Instrumentation seminar

Fundamental Studies of Surfaces and Liquids with X-rays; Need for New Instrumentations

by Anders Nilsson (SU Fysikum)

Europe/Stockholm
FA32

FA32

Description

I will present 3 different research directions that we will build up at Stockholm.

Catalysis is central for many chemical energy transformations that occur at interfaces. One of the dreams is to follow catalytic reactions in real time from reactants over various intermediates to products. The prospective for the study of chemical reactions on surfaces using x-ray free-electron lasers with femtosecond time resolution will be presented together with the first results of CO desorption and CO oxidation. Here new instruments will be constructed that can be used at various future x-ray laser sources.

One of the challenges in catalysis is that reactions occurs at much higher pressures than that what is typically accessible with normal surface physics instrumentations. Recent development in differently pumped photoelectron spectrometer systems currently allows pressures to reach around 10 mbar. However, many of the essential catalytic reactions for our society such as ammonia synthesis or fuel productions take places at pressures around 10 bar or above. A challenge for the future is to develop instrumentation that brings high surface sensitivity for in-situ studies at these high pressures.

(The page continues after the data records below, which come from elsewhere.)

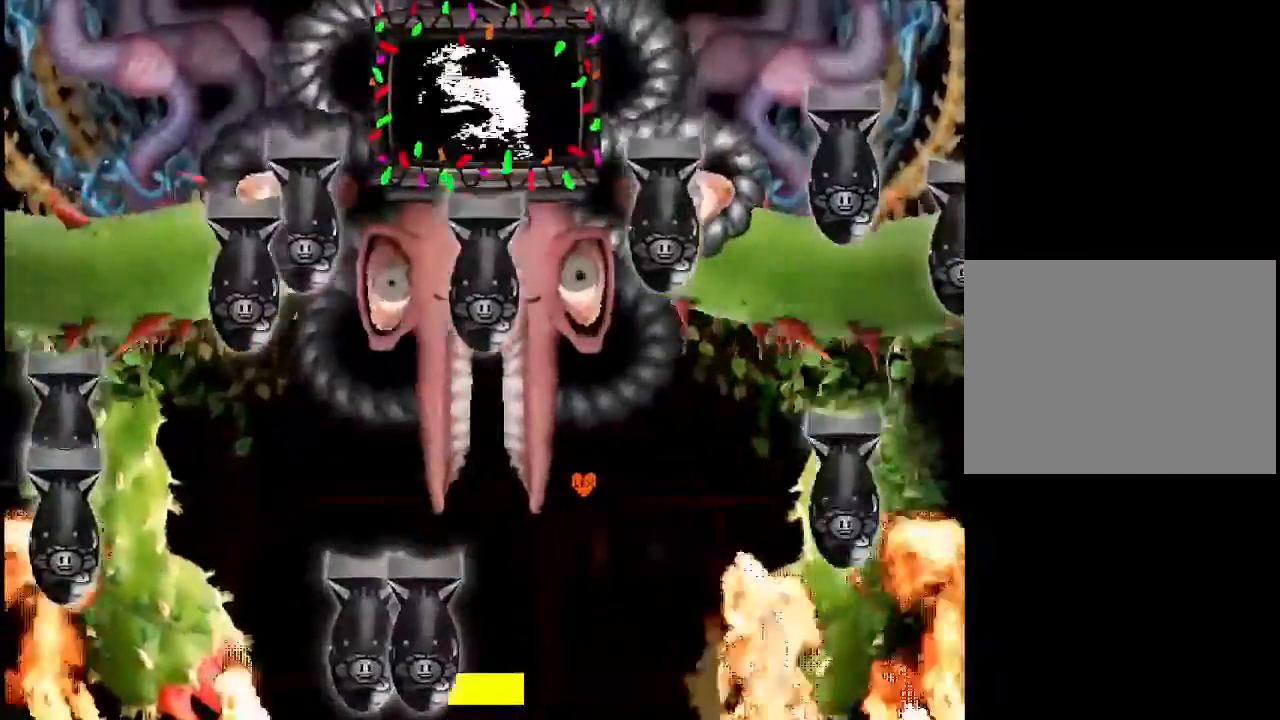
{"keys": ["left"], "events": [[400, "left", "down"]]}
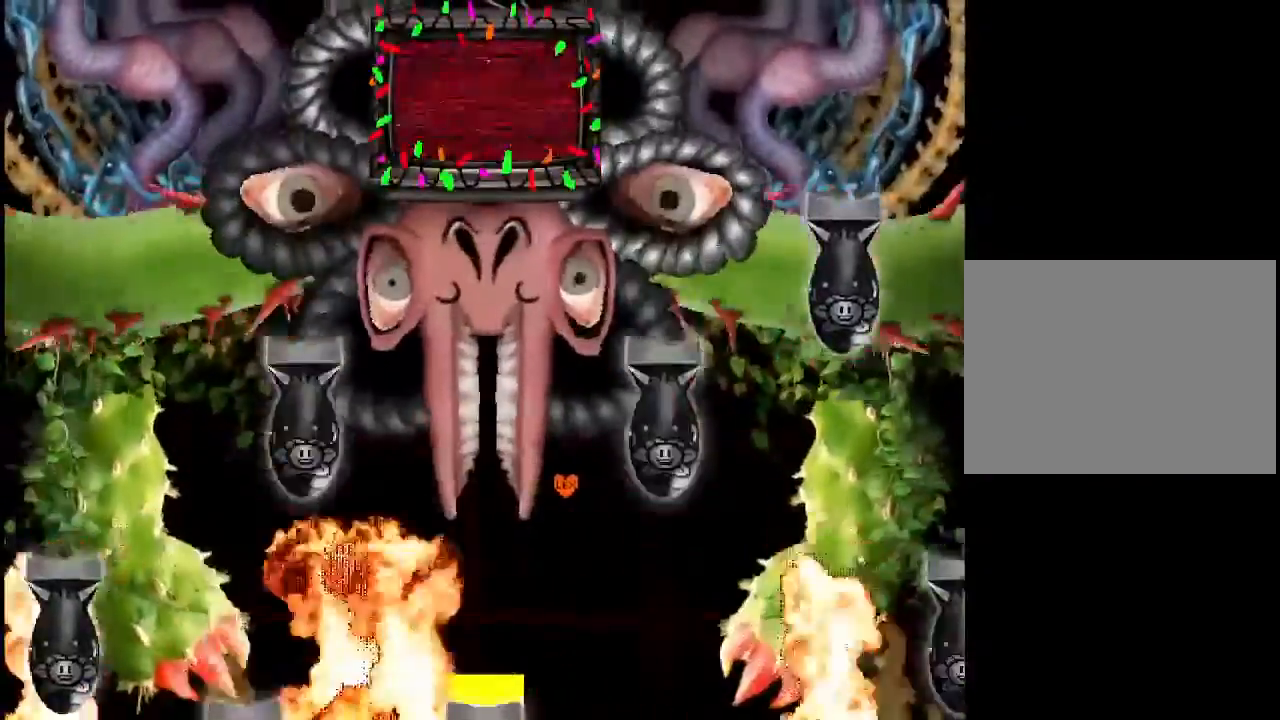
{"keys": ["right"], "events": [[167, "left", "up"], [300, "right", "down"]]}
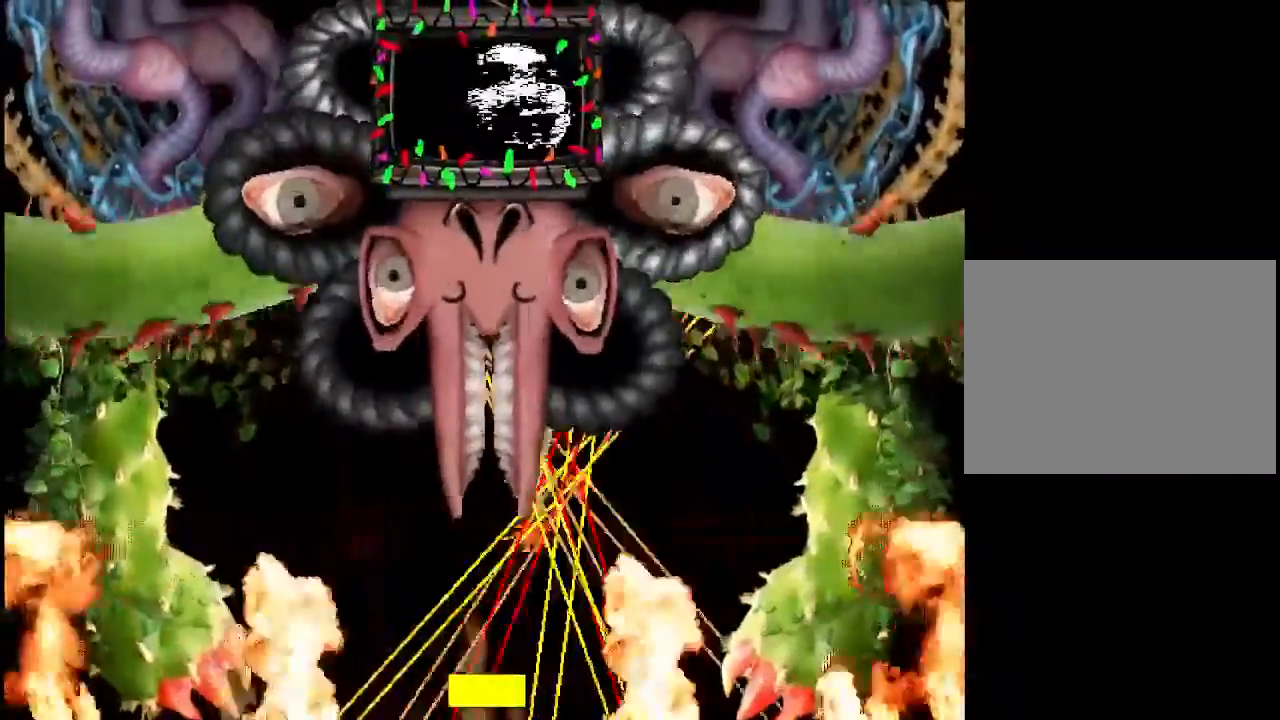
{"keys": ["right"], "events": []}
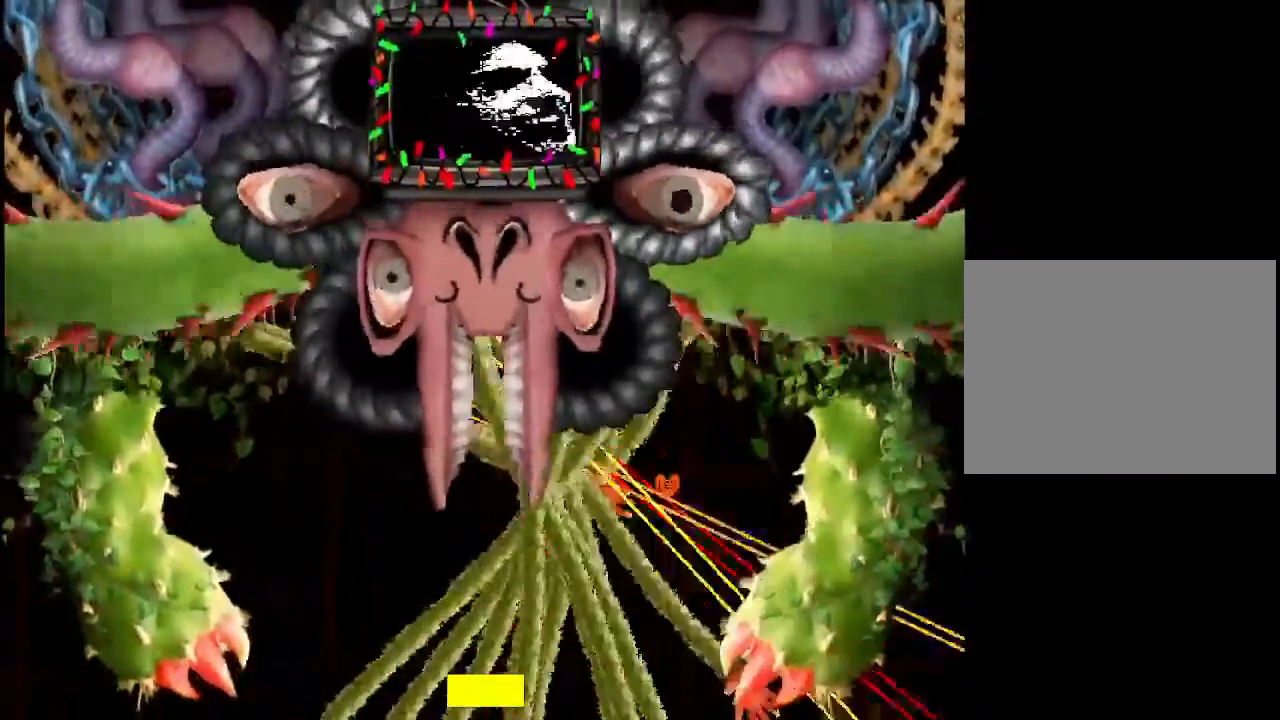
{"keys": [], "events": [[100, "up", "down"], [300, "up", "up"], [333, "right", "up"]]}
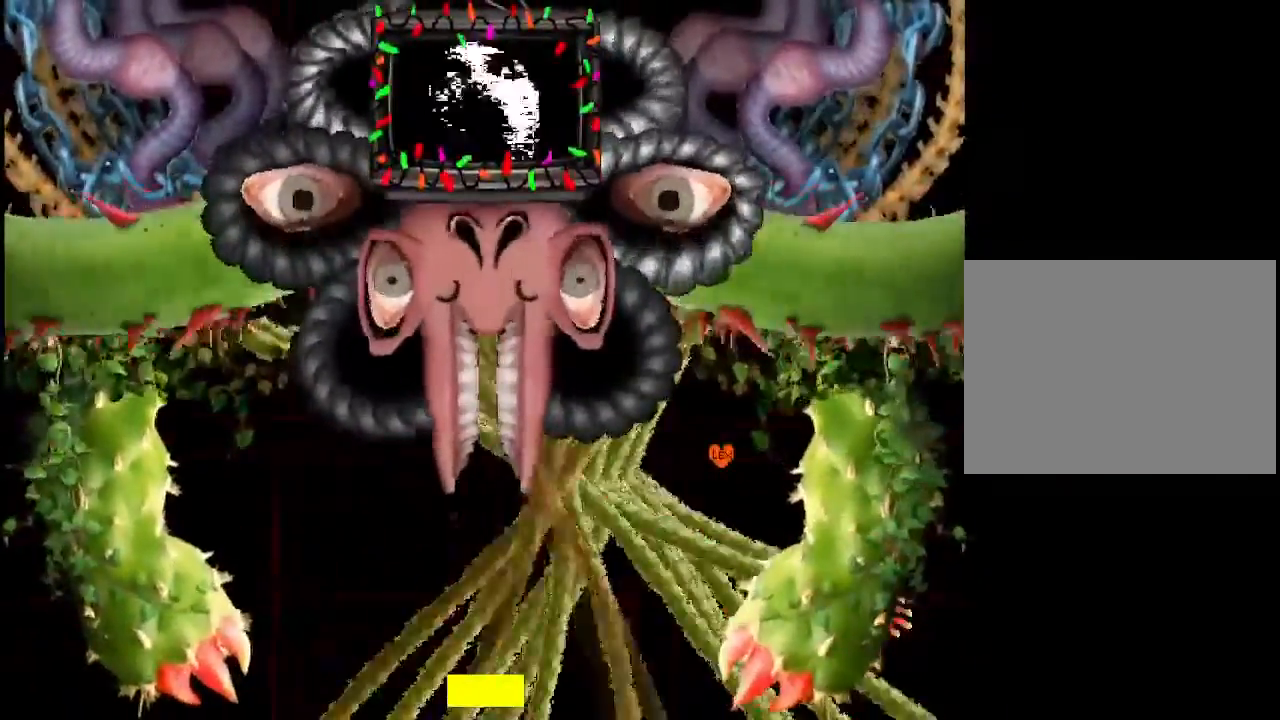
{"keys": ["left"], "events": [[300, "left", "down"]]}
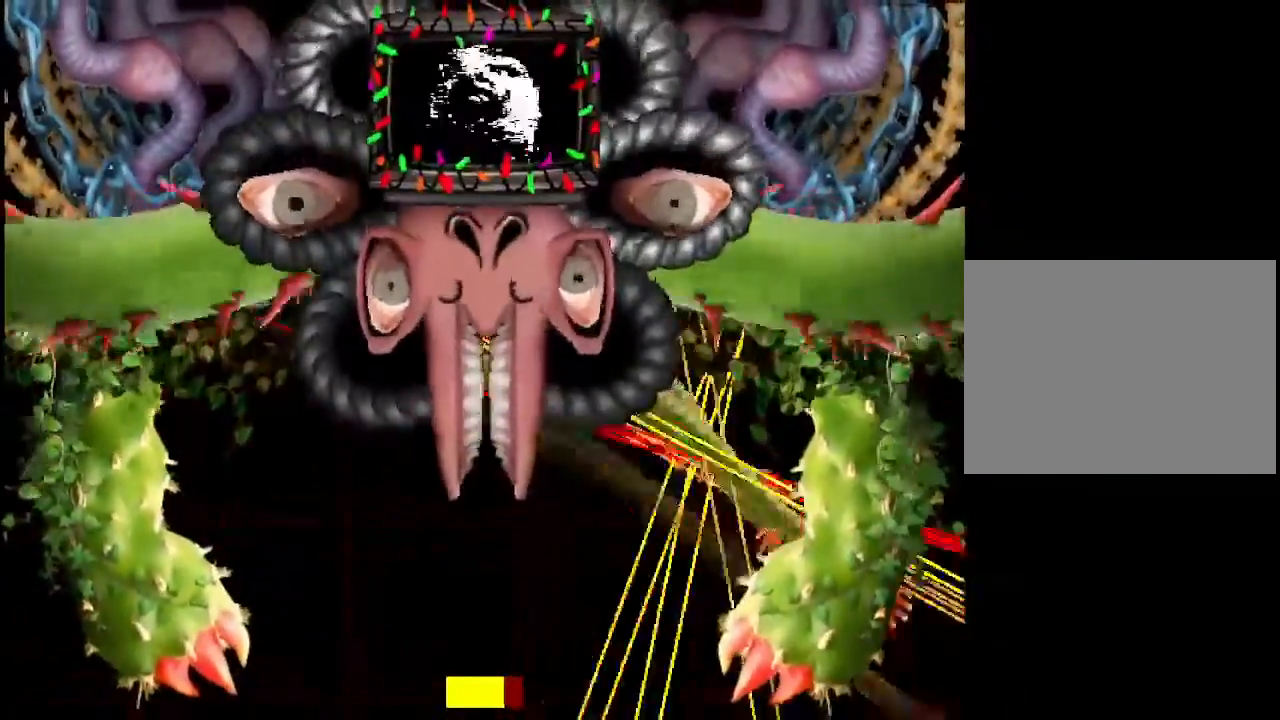
{"keys": ["left"], "events": [[300, "down", "down"], [433, "down", "up"]]}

Water is the key compound for our existence on this planet and it is involved in many important physical, chemical, biological and geological processes. Although water is the most common molecular substance it is also most unusual with many anomalies in its thermodynamic properties such as compressibility, density variation and heat capacity. The deviation of these properties is strongly enhanced upon supercooling water below the freezing point. Here, we demonstrate a new, general experimental approach to study the structure of liquid states at supercooled conditions below their limit of homogeneous nucleation.

We have used femtosecond x-ray pulses generated by the LCLS x-ray laser to probe evaporatively cooled droplets of supercooled bulk water and find unambiguous experimental evidence for the existence of metastable bulk liquid water down to temperatures of 227 K in the previously largely unexplored “no-man’s land”. There is a hypothesis that these anomalies originate from a critical point deep in the supercooled regime at some unknown high pressure. In the future it is therefore essential to develop experiments that can perform the same type of fast cooling and ultrafast probing under high pressures and search for liquid-liquid transitions and a critical point.